Dopo l’11 settembre 2001 Pechino ha approfittato della “guerra al terrorismo” per presentare al mondo i gruppi indipendentisti uyghuri come gruppi terroristici ed è riuscita a far inserire il Movimento islamico del Turkestan orientale (ETIM) sulla lista delle organizzazioni terroristiche delle Nazioni Unite. Alcuni uyghuri sono stati arrestati al fianco dei talebani in Afghanistan, ma in patria dal 1998 non si registrino significative attività militari da parte di questo gruppo. Fatto sta che oggi in Cina “indipendentista uyghuro” è sinonimo di “terrorista”. Incontrando i giornalisti di Tele Kashgar, la tv bilingue (cinese-uyghuro) controllata dallo Stato, alla domanda “Informate delle attività dei gruppi indipendentisti?” la risposta pronta è: “Certo, abbiamo fatto alcuni reportage sui terroristi”. Per le strade di Kashgar e Ürümqi si vedono alcune donne coperte da una sorta di shador azzurro di lana grossa. Dicono che negli ultimi anni questi shador siano aumentati e sarebbe il segno di infiltrazioni di correnti fondamentaliste importate dai vicini Pakistan e Afghanistan. Tuttavia la preoccupazione degli uyghuri non sembra essere la religione in sé, quanto piuttosto la percezione di una minaccia alla propria identità di popolo e un sentimento crescente di essere colonizzati dai cinesi di Pechino. Essi vedono nelle restrizioni poste dal governo alla loro religione un tentativo indebolire la loro identità, la loro cultura la loro tradizione di uyghuri .

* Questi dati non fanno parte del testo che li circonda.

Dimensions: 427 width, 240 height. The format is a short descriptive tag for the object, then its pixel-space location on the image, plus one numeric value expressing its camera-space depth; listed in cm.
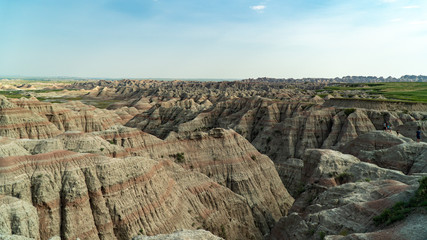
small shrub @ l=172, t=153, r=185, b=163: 4381
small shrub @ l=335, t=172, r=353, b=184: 3012
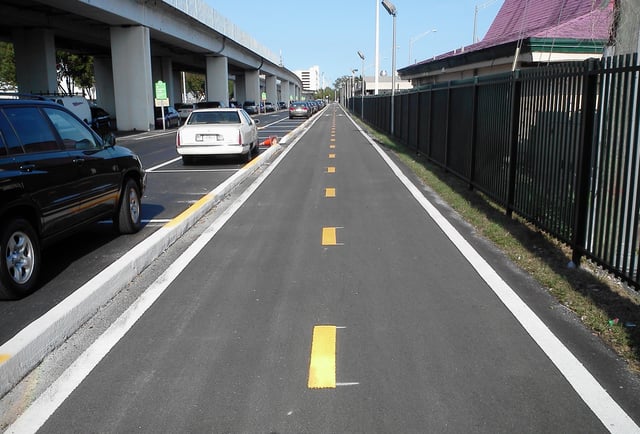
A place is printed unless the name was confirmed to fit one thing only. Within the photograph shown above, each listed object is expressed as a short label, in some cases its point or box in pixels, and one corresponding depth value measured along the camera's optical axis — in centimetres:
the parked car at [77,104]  2402
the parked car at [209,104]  3953
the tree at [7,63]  5416
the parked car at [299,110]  5578
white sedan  1566
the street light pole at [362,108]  5108
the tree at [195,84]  11400
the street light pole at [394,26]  2824
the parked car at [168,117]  4012
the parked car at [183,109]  4698
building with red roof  1855
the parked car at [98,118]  2926
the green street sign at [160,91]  3503
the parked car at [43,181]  524
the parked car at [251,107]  6694
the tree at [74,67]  5753
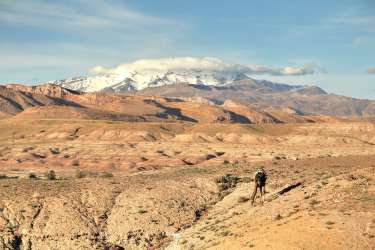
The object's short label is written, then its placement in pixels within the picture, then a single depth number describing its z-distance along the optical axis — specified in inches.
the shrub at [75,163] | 4505.9
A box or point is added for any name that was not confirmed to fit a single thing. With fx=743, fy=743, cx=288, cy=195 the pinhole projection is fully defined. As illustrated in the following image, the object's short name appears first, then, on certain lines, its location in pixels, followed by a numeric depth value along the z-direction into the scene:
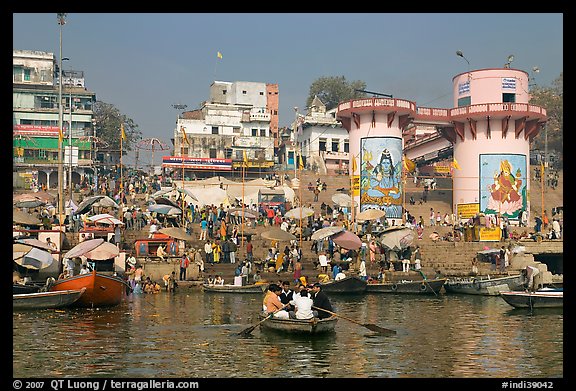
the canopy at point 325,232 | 31.86
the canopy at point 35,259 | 26.64
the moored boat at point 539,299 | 23.84
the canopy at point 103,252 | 26.28
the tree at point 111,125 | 71.50
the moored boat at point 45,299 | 22.83
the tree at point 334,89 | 85.50
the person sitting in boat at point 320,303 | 18.86
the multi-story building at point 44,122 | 57.50
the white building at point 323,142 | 67.12
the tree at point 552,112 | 68.75
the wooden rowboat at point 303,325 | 17.73
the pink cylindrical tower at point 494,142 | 46.06
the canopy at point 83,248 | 25.95
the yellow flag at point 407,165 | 45.72
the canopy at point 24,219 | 30.28
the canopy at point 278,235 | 32.11
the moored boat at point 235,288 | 29.16
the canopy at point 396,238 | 32.59
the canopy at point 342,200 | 40.49
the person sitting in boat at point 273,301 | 19.25
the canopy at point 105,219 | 31.77
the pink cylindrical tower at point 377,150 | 44.59
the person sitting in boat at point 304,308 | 17.97
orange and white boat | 23.59
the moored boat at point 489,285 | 29.52
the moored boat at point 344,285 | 29.27
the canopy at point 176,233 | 30.84
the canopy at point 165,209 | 34.57
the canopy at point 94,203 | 33.66
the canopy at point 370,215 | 36.41
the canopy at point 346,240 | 31.90
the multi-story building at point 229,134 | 66.25
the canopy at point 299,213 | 36.29
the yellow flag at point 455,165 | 45.50
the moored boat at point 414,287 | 30.08
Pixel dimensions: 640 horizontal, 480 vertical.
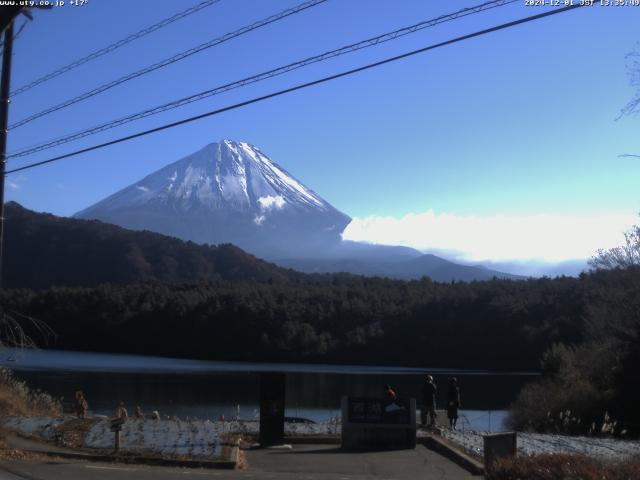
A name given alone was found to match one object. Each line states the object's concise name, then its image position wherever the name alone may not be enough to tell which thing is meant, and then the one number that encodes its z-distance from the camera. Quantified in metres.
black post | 15.93
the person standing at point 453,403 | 21.77
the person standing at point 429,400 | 19.61
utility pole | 13.94
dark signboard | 16.31
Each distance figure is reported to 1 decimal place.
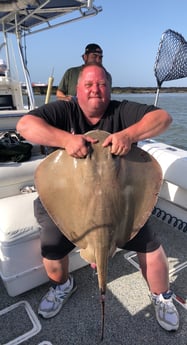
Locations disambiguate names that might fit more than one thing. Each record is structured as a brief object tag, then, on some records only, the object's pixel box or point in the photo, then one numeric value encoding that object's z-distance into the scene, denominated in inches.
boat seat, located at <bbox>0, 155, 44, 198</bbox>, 104.6
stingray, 61.8
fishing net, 145.4
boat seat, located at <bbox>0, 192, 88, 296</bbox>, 80.0
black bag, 115.7
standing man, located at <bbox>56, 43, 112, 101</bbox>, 145.8
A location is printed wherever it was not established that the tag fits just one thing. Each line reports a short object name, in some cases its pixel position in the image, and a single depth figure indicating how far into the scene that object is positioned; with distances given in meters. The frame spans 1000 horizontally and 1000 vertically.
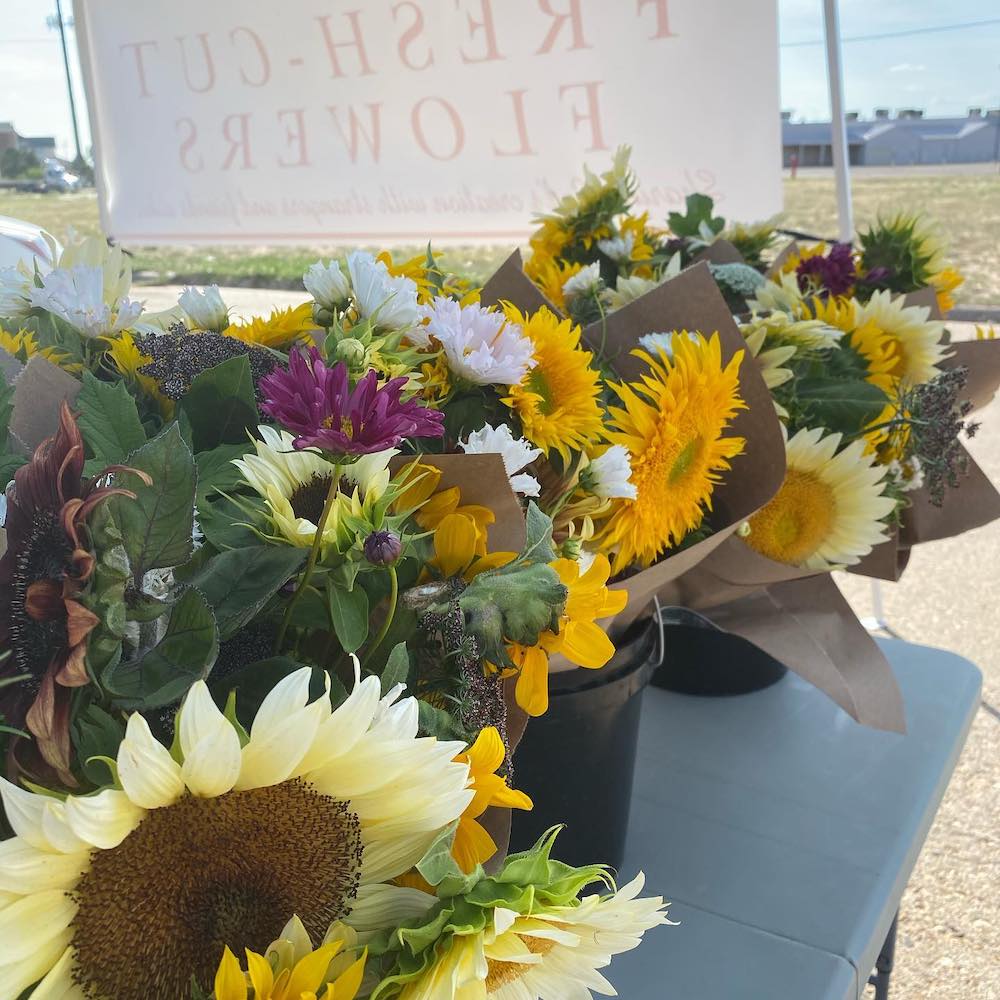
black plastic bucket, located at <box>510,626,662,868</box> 0.60
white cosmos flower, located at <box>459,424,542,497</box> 0.42
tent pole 1.49
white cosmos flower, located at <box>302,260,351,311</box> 0.51
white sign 1.63
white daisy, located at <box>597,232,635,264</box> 0.88
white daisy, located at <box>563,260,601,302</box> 0.77
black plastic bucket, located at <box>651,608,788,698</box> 0.90
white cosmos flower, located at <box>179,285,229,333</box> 0.55
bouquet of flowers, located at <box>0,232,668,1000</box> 0.27
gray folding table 0.61
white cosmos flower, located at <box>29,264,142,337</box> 0.50
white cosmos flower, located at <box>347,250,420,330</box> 0.47
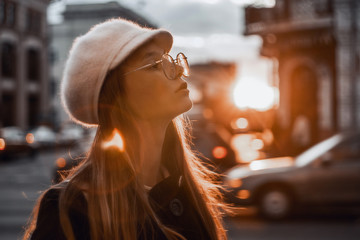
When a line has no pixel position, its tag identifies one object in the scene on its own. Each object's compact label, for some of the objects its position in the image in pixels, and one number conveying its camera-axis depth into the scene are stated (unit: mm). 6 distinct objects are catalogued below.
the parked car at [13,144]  26297
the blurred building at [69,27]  63388
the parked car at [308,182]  9156
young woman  1720
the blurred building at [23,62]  43125
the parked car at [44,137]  37062
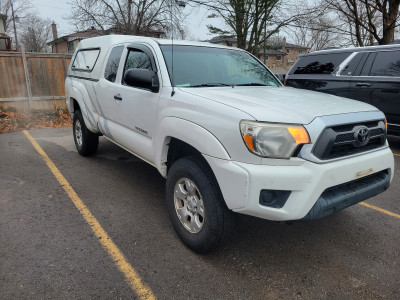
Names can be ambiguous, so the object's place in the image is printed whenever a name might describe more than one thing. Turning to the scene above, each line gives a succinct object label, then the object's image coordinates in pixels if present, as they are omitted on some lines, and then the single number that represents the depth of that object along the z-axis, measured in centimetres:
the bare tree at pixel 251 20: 2155
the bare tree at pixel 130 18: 2367
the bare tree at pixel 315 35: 2370
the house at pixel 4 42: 2929
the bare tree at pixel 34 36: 5053
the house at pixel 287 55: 5739
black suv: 588
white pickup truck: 225
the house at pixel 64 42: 4231
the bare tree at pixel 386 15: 1305
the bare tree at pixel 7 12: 4739
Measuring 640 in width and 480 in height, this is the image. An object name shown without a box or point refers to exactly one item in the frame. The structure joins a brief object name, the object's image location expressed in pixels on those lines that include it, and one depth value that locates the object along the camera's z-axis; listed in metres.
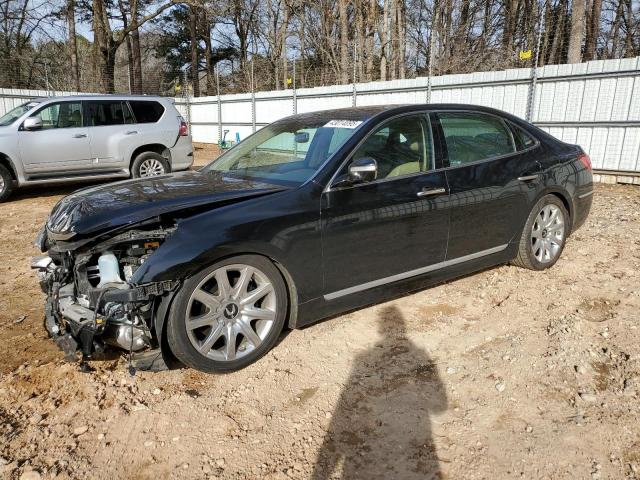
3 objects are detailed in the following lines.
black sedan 2.84
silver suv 8.52
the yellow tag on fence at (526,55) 10.62
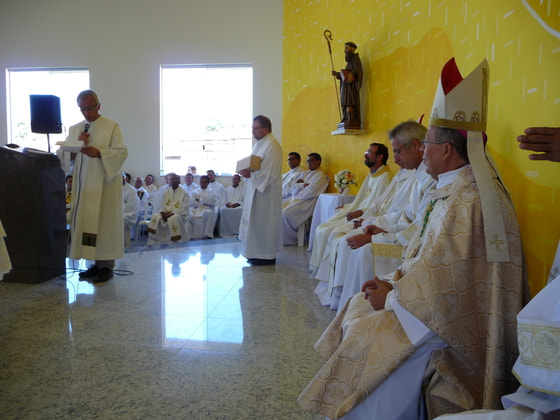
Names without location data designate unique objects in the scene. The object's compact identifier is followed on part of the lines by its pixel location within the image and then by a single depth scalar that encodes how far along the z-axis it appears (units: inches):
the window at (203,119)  431.8
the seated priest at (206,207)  368.8
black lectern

L’amministrazione dello Xinjiang ha inaugurato lo scorso ottobre a Ürümqi la nuova sede del “museo delle nazionalità” dove, in una struttura monumentale, il visitatore è introdotto in un percorso per conoscere le numerose etnie che convivono nella regione. In uno dei primi pannelli della mostra si legge: “Tra il I secolo a.C e il III secolo d.C tutte le nazionalità dello Xinjinag hanno vissuto basandosi sul proprio lavoro diligente, costruendo dimore bellissime, promuovendo lo sviluppo dell’agricoltura e l’allevamento, sviluppando l’artigianato, il commercio e la comunicazione contribuendo così al progresso della società”. Insomma: è dalla notte dei tempi che qui si vive in modo pacifico, perché smettere proprio adesso?
Il sole cala presto sull’orizzonte dello Xinjiang, quando a illuminare le strade di Pechino sono già i lampioni. Ma fusi orari a parte, la notte della speranza del popolo uyghuro dura 24 ore su 24.